In my experience, to be avoided if possible, but not uncommon to do so.
The mere act of "bouncing" is submixing. As much today as in the older, it still has to be done from time to time. So you don't need to buy more CPU power or anything like that, it's simply just mixing with a "vintage" head.
With practice, you can do just about the same thing with 90 tracks that you can do with 24.
As advised, I would do it with caution and extremely compensative. A drum set that sounds good alone may lose it's power simply by adding on additional tracks that mask the vital frequencies that where responsible for its impact in the first place.
A popular method to try is stem mixing. Just like in movie sound mixing, you create "stems" or groups of like audio, then mix them and process them as a bounced group.
However, you can already see how limiting and time consuming it is if you have to go back and remix a stem. Or if you're not comfortable with it.

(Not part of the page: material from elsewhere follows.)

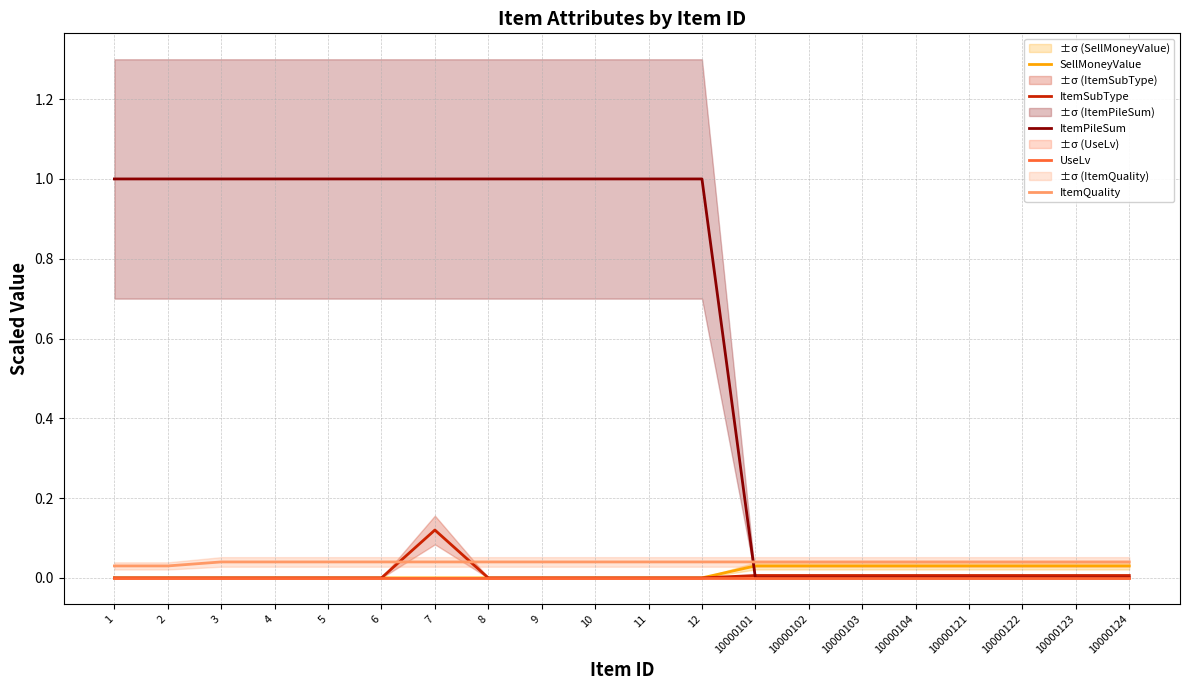

What are all the series names shown in the legend?

SellMoneyValue, ItemSubType, ItemPileSum, UseLv, ItemQuality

Or even worse, if you erase the original tracks thinking it was final (which nothing is EVER final in audio).
So in Pro Tools, I would simply create a drum stem (with it's FX) and then make the original tracks inactive.
You can create a stereo track, assign it's buss input to whatever you choose, then route your drum FX and track outputs to that buss. Just whatever you do, avoid any type of buss processing like compression, limiting, etc. Buss compression in DAWs seems to be really weak for whatever programming limitations with the plug ins and the software itself. Unless you're dealing with something like the Impact Buss Compression Plug-In (TDM).
Of course always keeping in mind it's position and making sure than any extensions or subtractions that are made to the song are checked to inactive tracks.